• TASK DETAILS
In the data below, copy everything from the line containing "Which series has the widest spread of values?" down to the line containing "Which series contains the lowest Y value?", both included, substituting "category" for "series" and changing nothing else. Leave the pictures out of your answer.

• MATERIALS PROVIDED

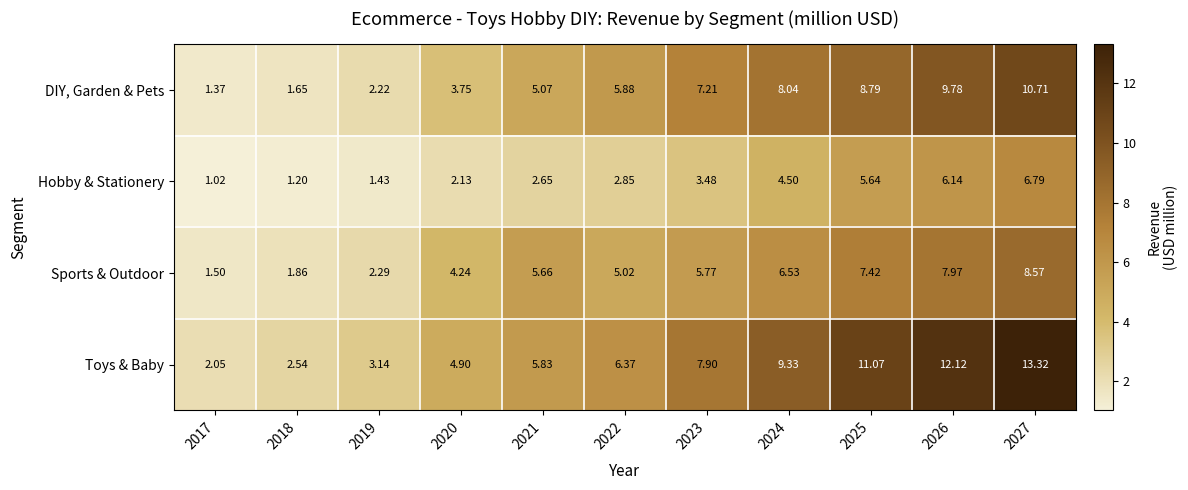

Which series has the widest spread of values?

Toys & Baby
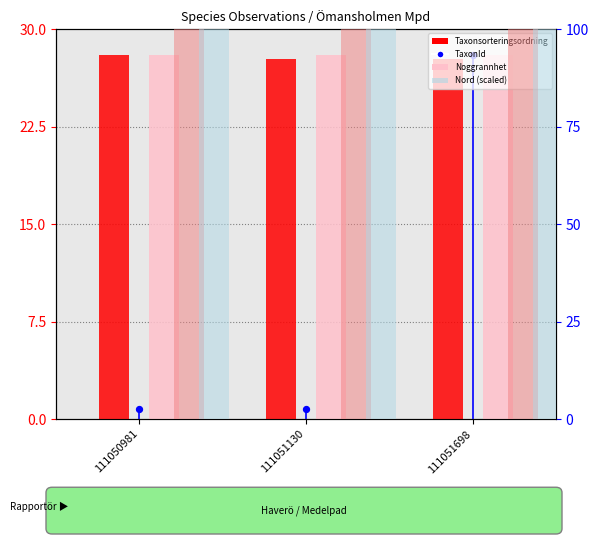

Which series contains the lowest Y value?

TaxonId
...
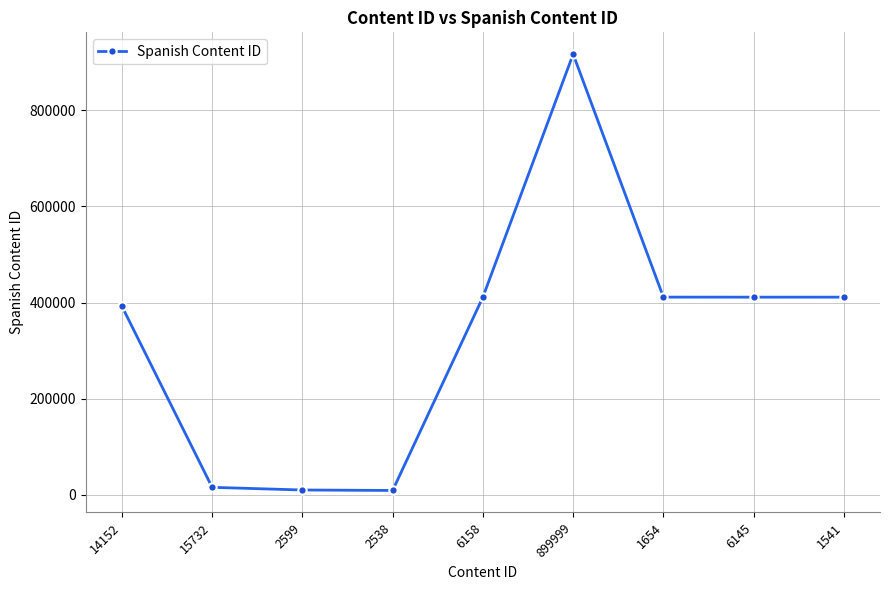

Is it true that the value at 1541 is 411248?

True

• SOLUTION TO THE PROBLEM
Which category has the widest spread of values?

Toys & Baby

Which category contains the lowest Y value?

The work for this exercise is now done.